(Records from a collection)

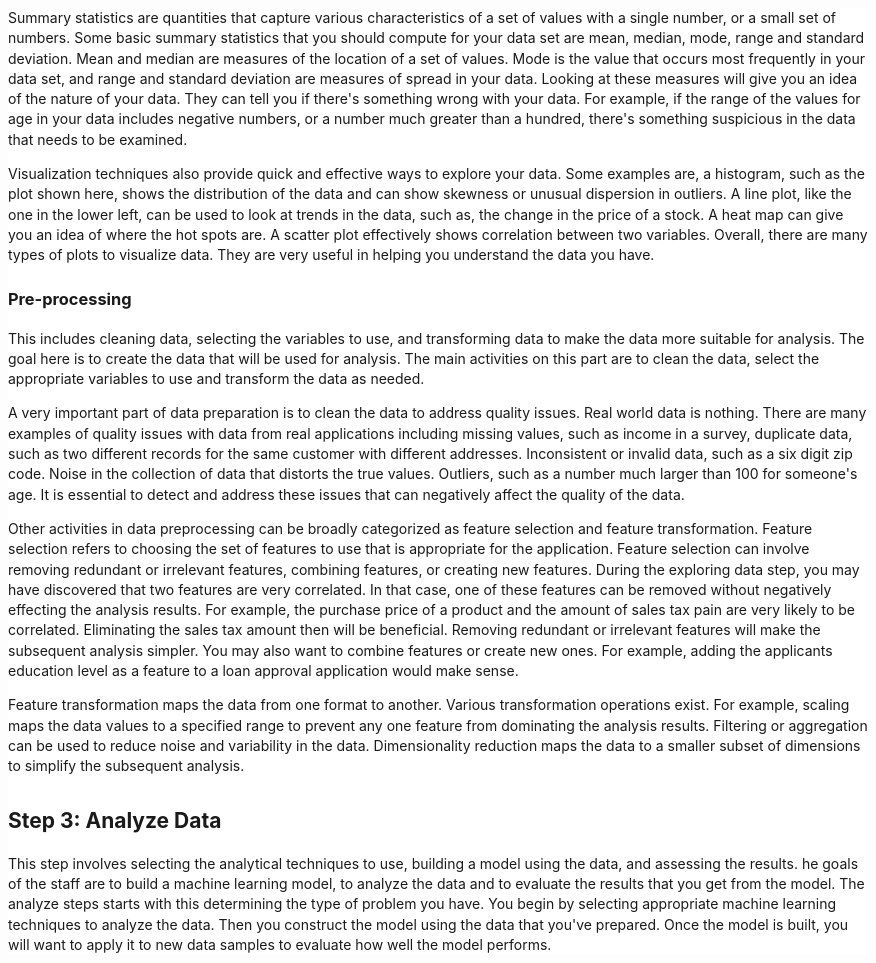 Summary statistics are quantities that capture various characteristics of a set of values with a single number, or a small set of numbers. Some basic summary statistics that you should compute for your data set are mean, median, mode, range and standard deviation. Mean and median are measures of the location of a set of values. Mode is the value that occurs most frequently in your data set, and range and standard deviation are measures of spread in your data. Looking at these measures will give you an idea of the nature of your data. They can tell you if there's something wrong with your data. For example, if the range of the values for age in your data includes negative numbers, or a number much greater than a hundred, there's something suspicious in the data that needs to be examined.

Visualization techniques also provide quick and effective ways to explore your data. Some examples are, a histogram, such as the plot shown here, shows the distribution of the data and can show skewness or unusual dispersion in outliers. A line plot, like the one in the lower left, can be used to look at trends in the data, such as, the change in the price of a stock. A heat map can give you an idea of where the hot spots are. A scatter plot effectively shows correlation between two variables. Overall, there are many types of plots to visualize data. They are very useful in helping you understand the data you have.

### Pre-processing

This includes cleaning data, selecting the variables to use, and transforming data to make the data more suitable for analysis. The goal here is to create the data that will be used for analysis. The main activities on this part are to clean the data, select the appropriate variables to use and transform the data as needed. 

A very important part of data preparation is to clean the data to address quality issues. Real world data is nothing. There are many examples of quality issues with data from real applications including missing values, such as income in a survey, duplicate data, such as two different records for the same customer with different addresses. Inconsistent or invalid data, such as a six digit zip code. Noise in the collection of data that distorts the true values. Outliers, such as a number much larger than 100 for someone's age. It is essential to detect and address these issues that can negatively affect the quality of the data.

Other activities in data preprocessing can be broadly categorized as feature selection and feature transformation. Feature selection refers to choosing the set of features to use that is appropriate for the application. Feature selection can involve removing redundant or irrelevant features, combining features, or creating new features. During the exploring data step, you may have discovered that two features are very correlated. In that case, one of these features can be removed without negatively effecting the analysis results. For example, the purchase price of a product and the amount of sales tax pain are very likely to be correlated. Eliminating the sales tax amount then will be beneficial. Removing redundant or irrelevant features will make the subsequent analysis simpler. You may also want to combine features or create new ones. For example, adding the applicants education level as a feature to a loan approval application would make sense.

Feature transformation maps the data from one format to another. Various transformation operations exist. For example, scaling maps the data values to a specified range to prevent any one feature from dominating the analysis results. Filtering or aggregation can be used to reduce noise and variability in the data. Dimensionality reduction maps the data to a smaller subset of dimensions to simplify the subsequent analysis.

## Step 3: Analyze Data

This step involves selecting the analytical techniques to use, building a model using the data, and assessing the results. he goals of the staff are to build a machine learning model, to analyze the data and to evaluate the results that you get from the model. The analyze steps starts with this determining the type of problem you have. You begin by selecting appropriate machine learning techniques to analyze the data. Then you construct the model using the data that you've prepared. Once the model is built, you will want to apply it to new data samples to evaluate how well the model performs. 
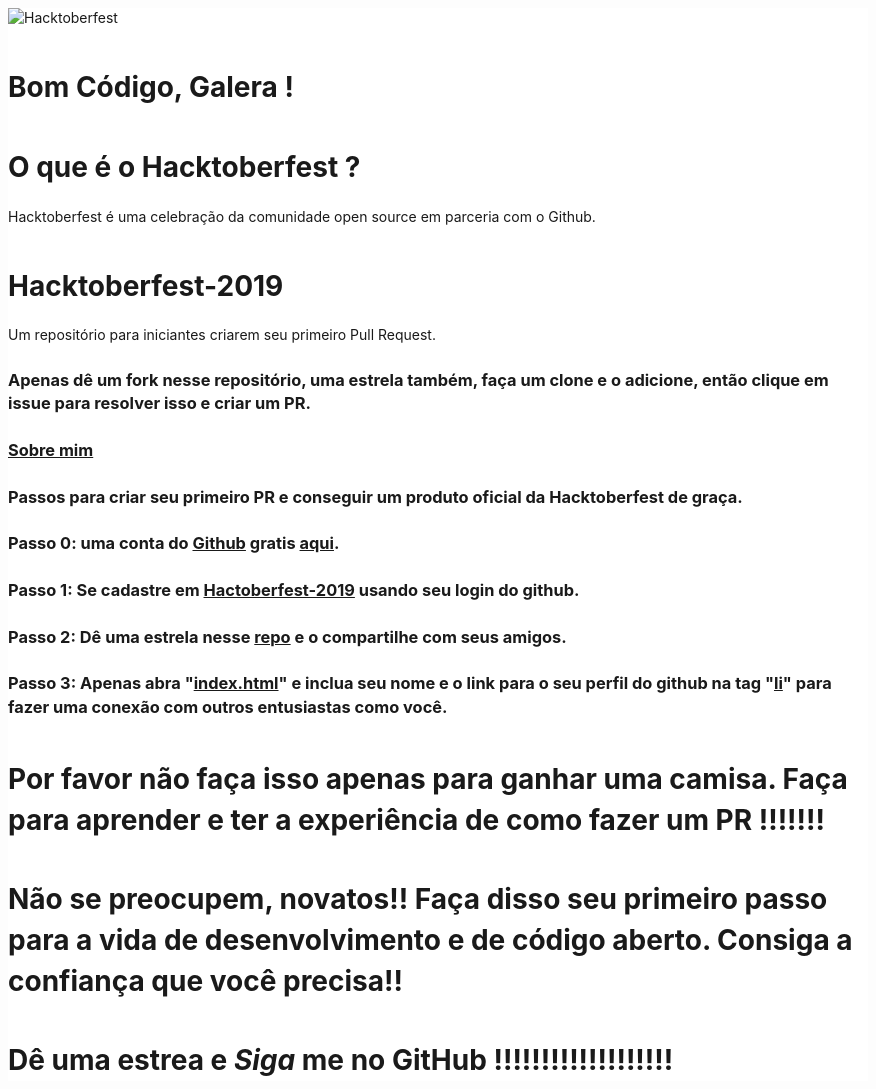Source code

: ![Hacktoberfest](https://hacktoberfest.digitalocean.com/assets/logo-hf19-header-8245176fe235ab5d942c7580778a914110fa06a23c3d55bf40e2d061809d8785.svg "Hacktoberfest")

# Bom Código, Galera !

# O que é o Hacktoberfest ?

Hacktoberfest é uma celebração da comunidade open source em parceria com o Github.

# Hacktoberfest-2019 

Um repositório para iniciantes criarem seu primeiro Pull Request.

### Apenas dê um fork nesse repositório, uma estrela também, faça um clone e o adicione, então clique em issue para resolver isso e criar um PR.

### [Sobre mim](https://github.com/Ishaan28malik/HACKTOBERFEST_2019-Beginners-/blob/master/About%20me.md) 

### Passos para criar seu primeiro PR e conseguir um produto oficial da Hacktoberfest de graça.

### Passo 0: uma conta do [Github](https://github.com/) gratis [aqui](https://github.com/).

### Passo 1: Se cadastre em [Hactoberfest-2019](https://hacktoberfest.digitalocean.com/) usando seu login do github.

### Passo 2: Dê uma estrela nesse [repo](https://github.com/Ishaan28malik/HACKTOBERFEST_2019-Beginners-) e o compartilhe com seus amigos.

### Passo 3: Apenas abra "[index.html](https://github.com/Ishaan28malik/HACKTOBERFEST_2019-Beginners-/blob/master/index.html)" e inclua seu nome e o link para o seu perfil do github na tag "[li](https://github.com/Ishaan28malik/HACKTOBERFEST_2019-Beginners-/blob/master/index.html)" para fazer uma conexão com outros entusiastas como você.

# Por favor não faça isso apenas para ganhar uma camisa. Faça para aprender e ter a experiência de como fazer um PR !!!!!!!
# Não se preocupem, novatos!! Faça disso seu primeiro passo para a vida de desenvolvimento e de código aberto. Consiga a confiança que você precisa!!
# Dê uma estrea e *Siga* me no GitHub !!!!!!!!!!!!!!!!!!!
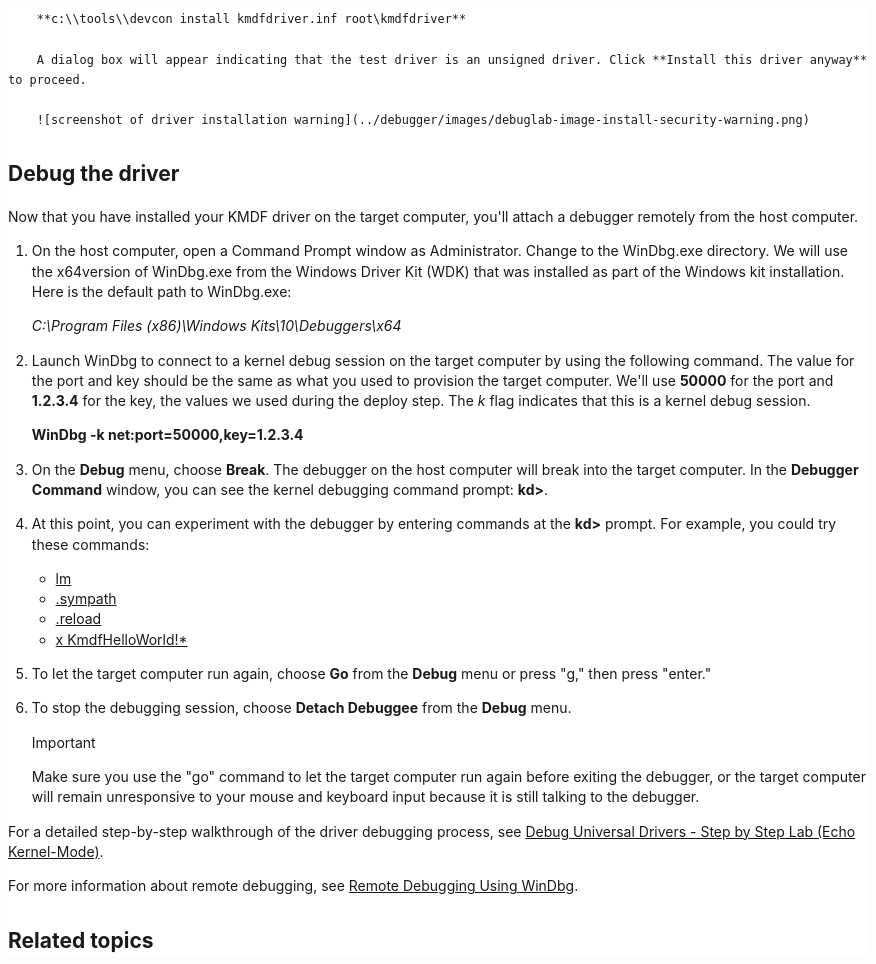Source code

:         **c:\\tools\\devcon install kmdfdriver.inf root\kmdfdriver**

        A dialog box will appear indicating that the test driver is an unsigned driver. Click **Install this driver anyway** to proceed.

        ![screenshot of driver installation warning](../debugger/images/debuglab-image-install-security-warning.png)

## Debug the driver

Now that you have installed your KMDF driver on the target computer, you'll attach a debugger remotely from the host computer.

1. On the host computer, open a Command Prompt window as Administrator. Change to the WinDbg.exe directory. We will use the x64version of WinDbg.exe from the Windows Driver Kit (WDK) that was installed as part of the Windows kit installation. Here is the default path to WinDbg.exe:

    *C:\\Program Files (x86)\\Windows Kits\\10\\Debuggers\\x64*

2. Launch WinDbg to connect to a kernel debug session on the target computer by using the following command. The value for the port and key should be the same as what you used to provision the target computer. We'll use **50000** for the port and **1.2.3.4** for the key, the values we used during the deploy step. The *k* flag indicates that this is a kernel debug session.

    **WinDbg -k net:port=50000,key=1.2.3.4**

3.  On the **Debug** menu, choose **Break**. The debugger on the host computer will break into the target computer. In the **Debugger Command** window, you can see the kernel debugging command prompt: **kd\>**.

4. At this point, you can experiment with the debugger by entering commands at the **kd&gt;** prompt. For example, you could try these commands:

    -   [lm](http://go.microsoft.com/fwlink/p?linkid=399236)
    -   [.sympath](http://go.microsoft.com/fwlink/p?linkid=399238)
    -   [.reload](http://go.microsoft.com/fwlink/p?linkid=399239)
    -   [x KmdfHelloWorld!\*](http://go.microsoft.com/fwlink/p?linkid=399240)

5. To let the target computer run again, choose **Go** from the **Debug** menu or press "g," then press "enter."
6. To stop the debugging session, choose **Detach Debuggee** from the **Debug** menu.

    > [!IMPORTANT]
    > Make sure you use the "go" command to let the target computer run again before exiting the debugger, or the target computer will remain unresponsive to your mouse and keyboard input because it is still talking to the debugger.

For a detailed step-by-step walkthrough of the driver debugging process, see [Debug Universal Drivers - Step by Step Lab (Echo Kernel-Mode)](../debugger/debug-universal-drivers---step-by-step-lab--echo-kernel-mode-.md).

For more information about remote debugging, see [Remote Debugging Using WinDbg](../debugger/remode-debugging-using-windbg.md).

## <span id="related_topics"></span>Related topics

Instruction: Take the lines above from the one containing "### Pre-processing" down to the one containing "This includes cleaning", and transcribe them exactly, both ends included.

Output of the exercise:
### Pre-processing

This includes cleaning data, selecting the variables to use, and transforming data to make the data more suitable for analysis. The goal here is to create the data that will be used for analysis. The main activities on this part are to clean the data, select the appropriate variables to use and transform the data as needed. 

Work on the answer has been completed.